# WHAT THE TASK REQUIRES
Transcribe all of the data below word for word, leaving out the pictures.

[Chart analysis data]
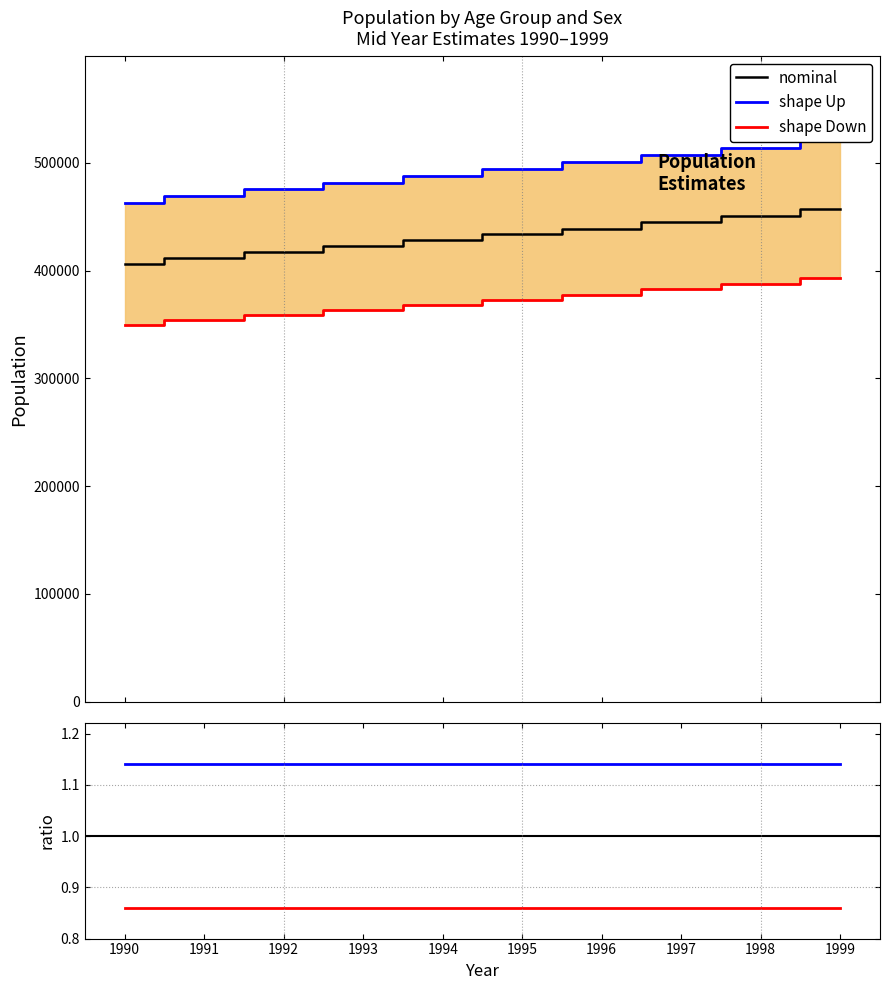

List the labels in order of shape Up value, smallest first.

1990, 1991, 1992, 1993, 1994, 1995, 1996, 1997, 1998, 1999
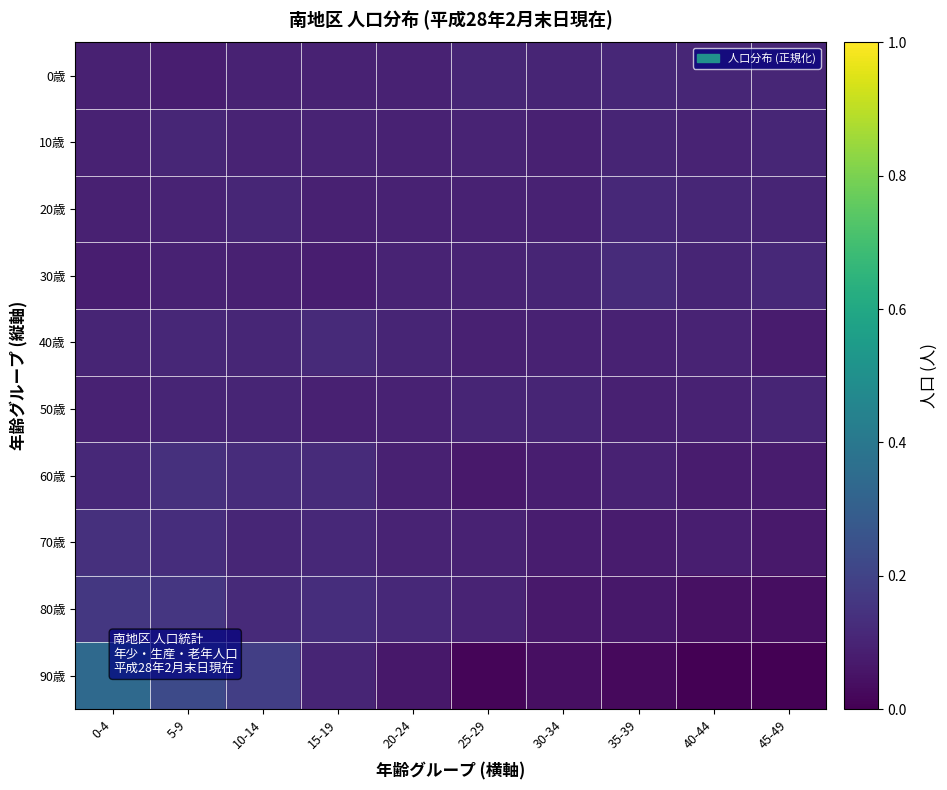

Which series has the widest spread of values?

90歳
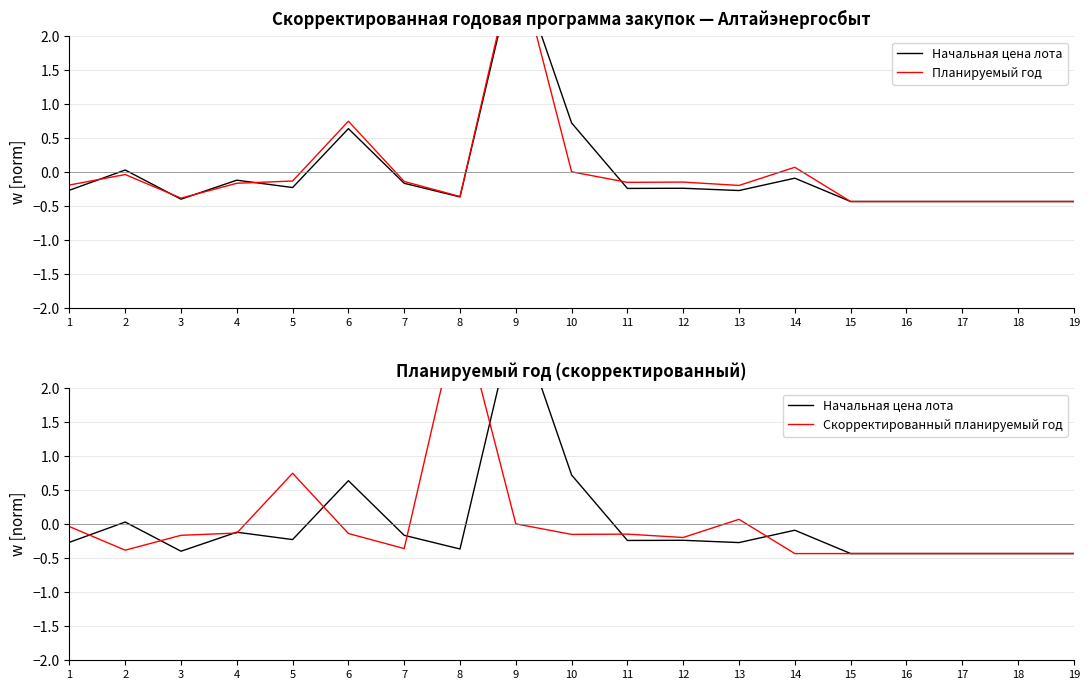

True or false: Планируемый год and Скорректированный планируемый год intersect in this chart.

True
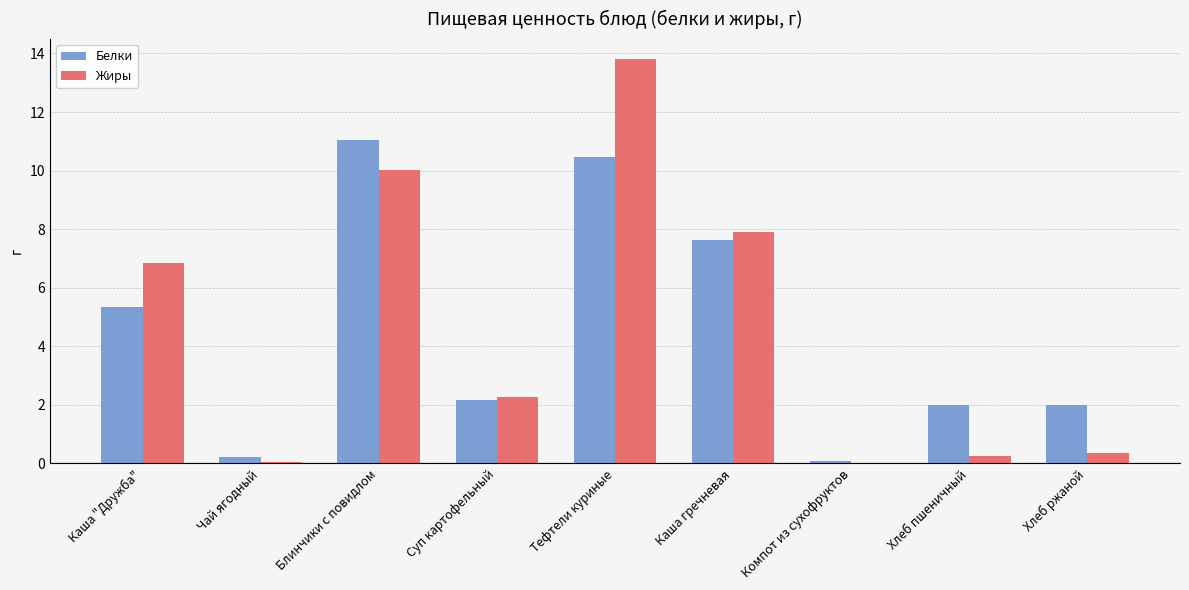

Does the chart contain stacked bars?

No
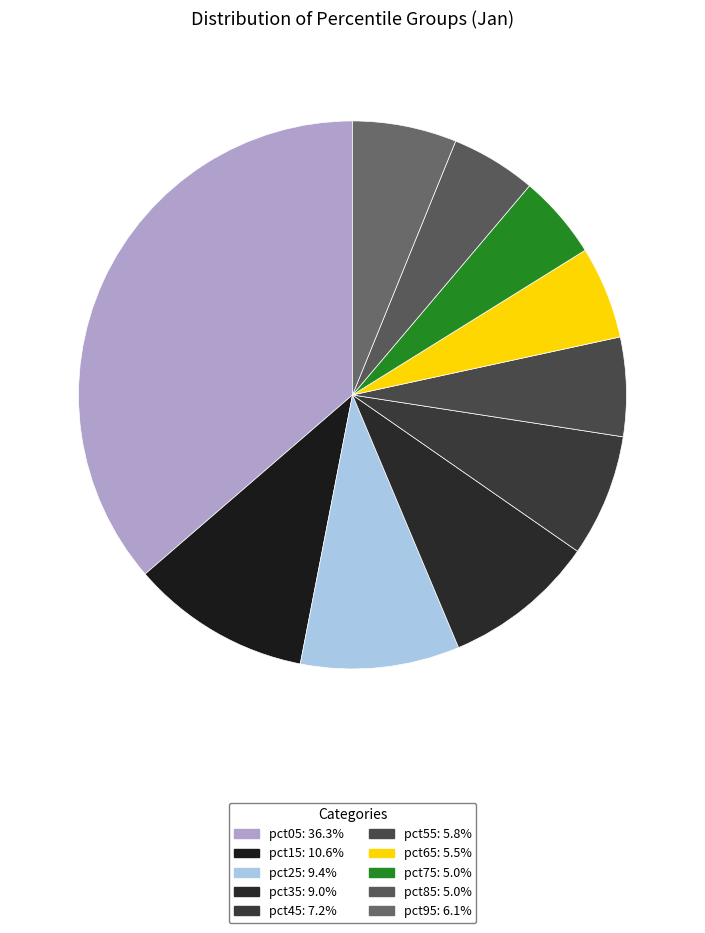

Which slice is the smallest?

pct75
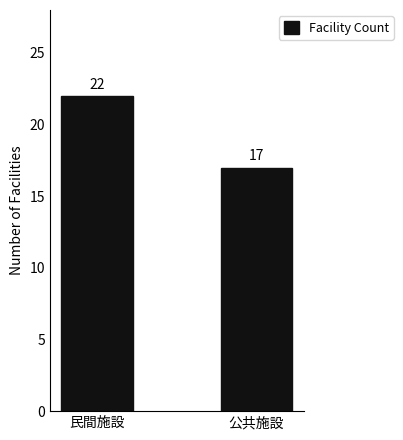

What is the value of the 1st bar from the left?

22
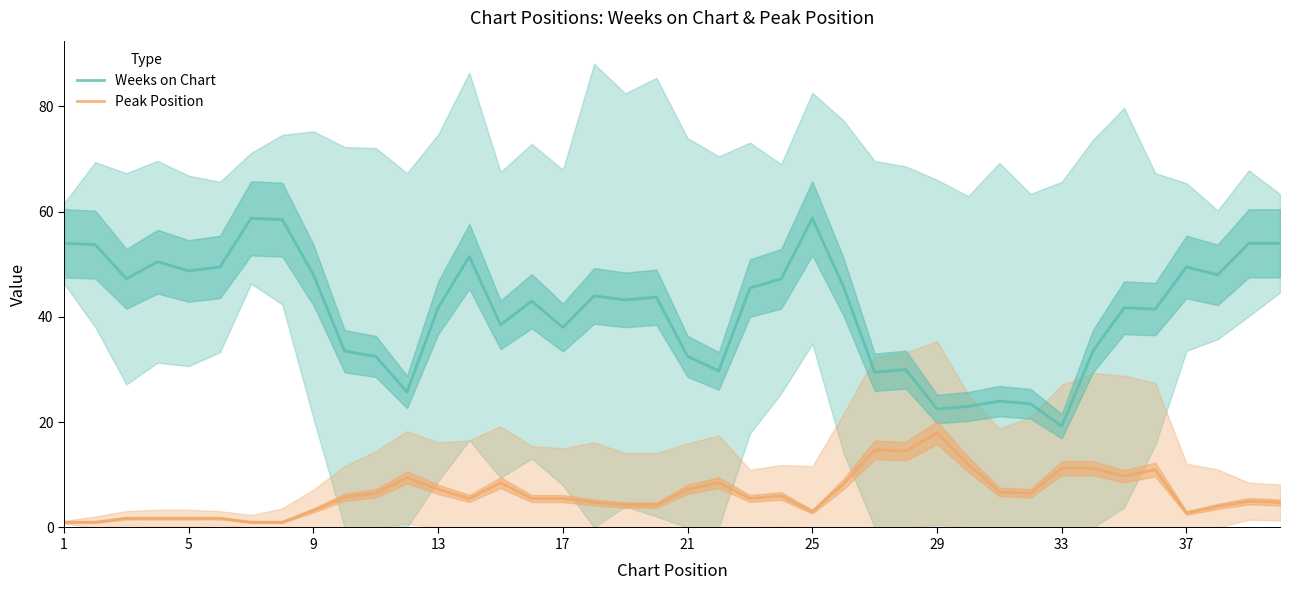

What is the highest value of the Peak Position series?

18.0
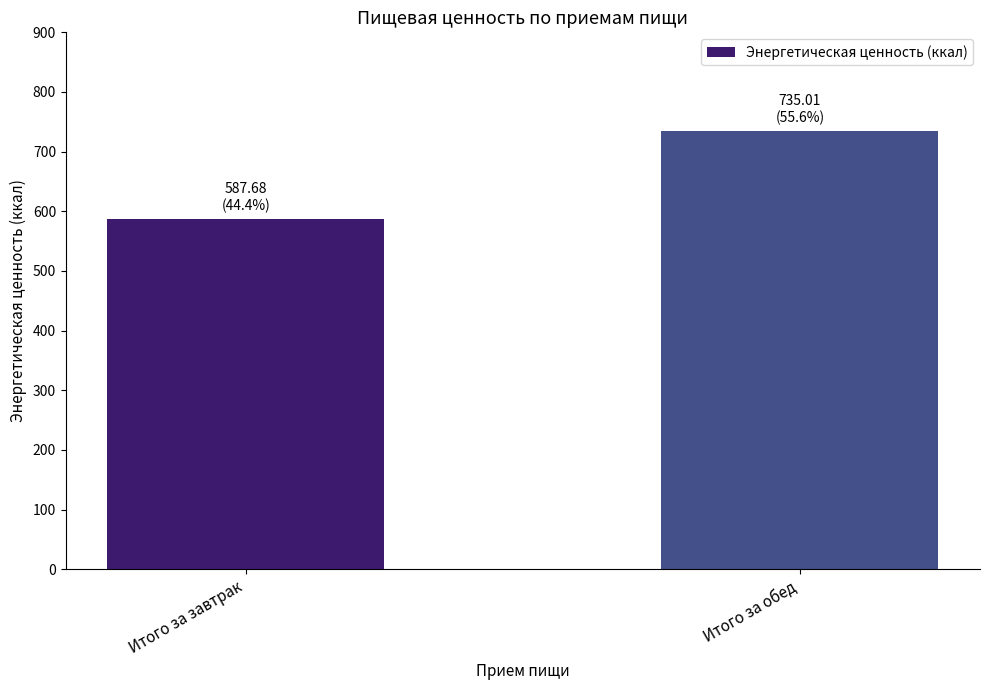

What is the label of the 2nd bar from the left?

Итого за обед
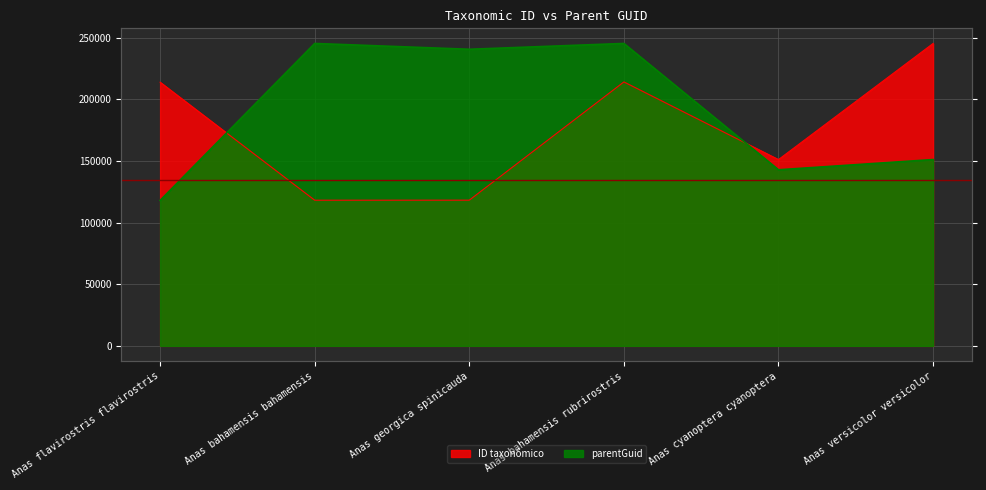

List the labels in order of ID taxonômico value, largest first.

Anas versicolor versicolor, Anas bahamensis rubrirostris, Anas flavirostris flavirostris, Anas cyanoptera cyanoptera, Anas georgica spinicauda, Anas bahamensis bahamensis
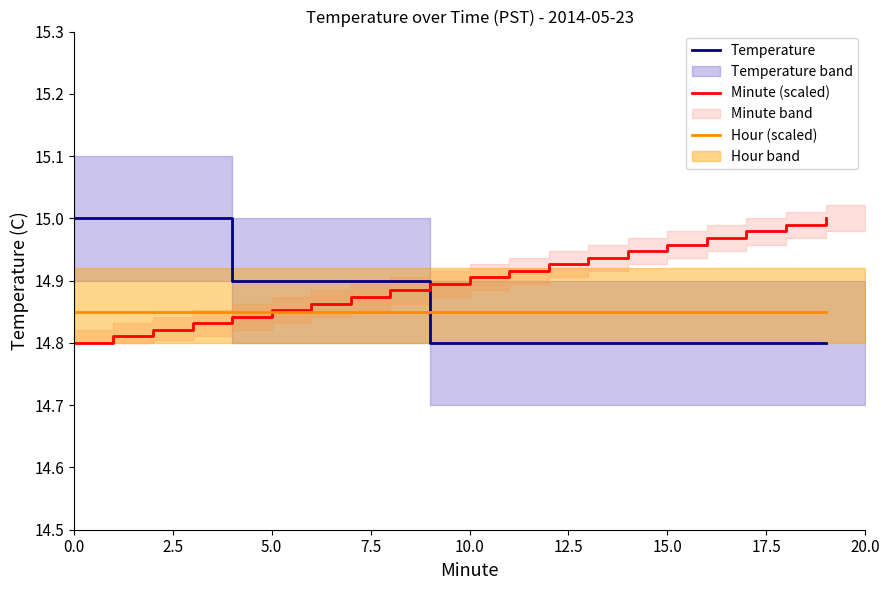

True or false: Hour (scaled) and Temperature cross at least once.

True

# REPLY
List the labels in order of shape Up value, smallest first.

1990, 1991, 1992, 1993, 1994, 1995, 1996, 1997, 1998, 1999

Which series has the widest spread of values?

90歳

True or false: Планируемый год and Скорректированный планируемый год intersect in this chart.

True

Does the chart contain stacked bars?

No

Which slice is the smallest?

pct75

What is the value of the 1st bar from the left?

22

What is the highest value of the Peak Position series?

18.0

What is the label of the 2nd bar from the left?

Итого за обед

List the labels in order of ID taxonômico value, largest first.

Anas versicolor versicolor, Anas bahamensis rubrirostris, Anas flavirostris flavirostris, Anas cyanoptera cyanoptera, Anas georgica spinicauda, Anas bahamensis bahamensis

True or false: Hour (scaled) and Temperature cross at least once.

True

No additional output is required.